Coleman’s brow lowers and his cheeks puff up. He remembers.
“Looked to me like you knew him pretty good,” I say. “Where’s he stay, huh?”
He smiles at the question, shakes his head. “Hey, send that other cop back in here, man. At least she’s pretty to look at.”
“I would, but she’s sensitive. I don’t think she appreciated what you said.”
“It was a compliment, man.” He gives a one-handed shrug, jiggling the handcuff again. “You can’t lock a man up like this and expect him not to say nothing when a piece of that walks through the door.”
“Oh, I’m sure she was flattered.”
It’s been five minutes since Cavallo walked out, either feigning offense or really feeling it. Either way, we’d been getting nowhere and he was using her presence as an excuse. Things needed a little shaking up.
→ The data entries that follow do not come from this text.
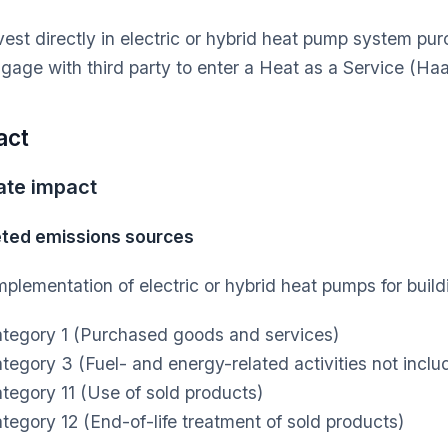
vest directly in electric or hybrid heat pump system pur
gage with third party to enter a Heat as a Service (H
act
ate impact
ted emissions sources
mplementation of electric or hybrid heat pumps for build
tegory 1 (Purchased goods and services)
tegory 3 (Fuel- and energy-related activities not inclu
tegory 11 (Use of sold products)
tegory 12 (End-of-life treatment of sold products)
“The way it’s supposed to work,” he says, “is I have something you want, so you give me something I want in return. Like a trade, man. Why I gotta explain all this?”
“I thought I had something you want. Revenge. You told Rios he’d be dead, so as long as he’s out there enjoying life, he’s making a fool of you. Now, if I knew where he stays, then he’d be in here, too, and maybe the two of you could work out your issues.”
“Our issues? You mean, like therapy?”
“Something like that.”
“So let me get this straight. The trade you’re offering is, I tell you where to find him, and you’ll send him to jail so I can shank him? They gettin’ all this on tape, man?” He laughs at his joke. “Here’s what I don’t get, though. When they made it a crime to snitch out your homeboys? You ain’t gonna send a man to jail for that. So what he done, man? You at least gotta tell me that.”
“You want to know what he did?”
“Man, how many times I gotta say it? Yeah, I wanna know.”
“You want me to tell you?”
He throws up his free hand, slumping back in his chair. “Mr. March, you didn’t used to be this slow. What happened, you have a stroke or something? Can’t you understand plain English no more?”
“Murder,” I say.
He sits forward, eyes narrowing. “Who he killed?”
“Nobody you know.”
“That boy Octavio? I heard about that.”
“No, not him.”
“Who then?”
“A girl, Coleman. He killed a teenage girl.”
His eyebrows raise. “He killed her? You talking literal or metaphorical? ’Cause I don’t think literally he killed nobody. It’s Little Evey you talking about, right? The one always followin’ him around.” He shakes his head. “I mean, what he done, it’s bad, but it ain’t the same as killin’.”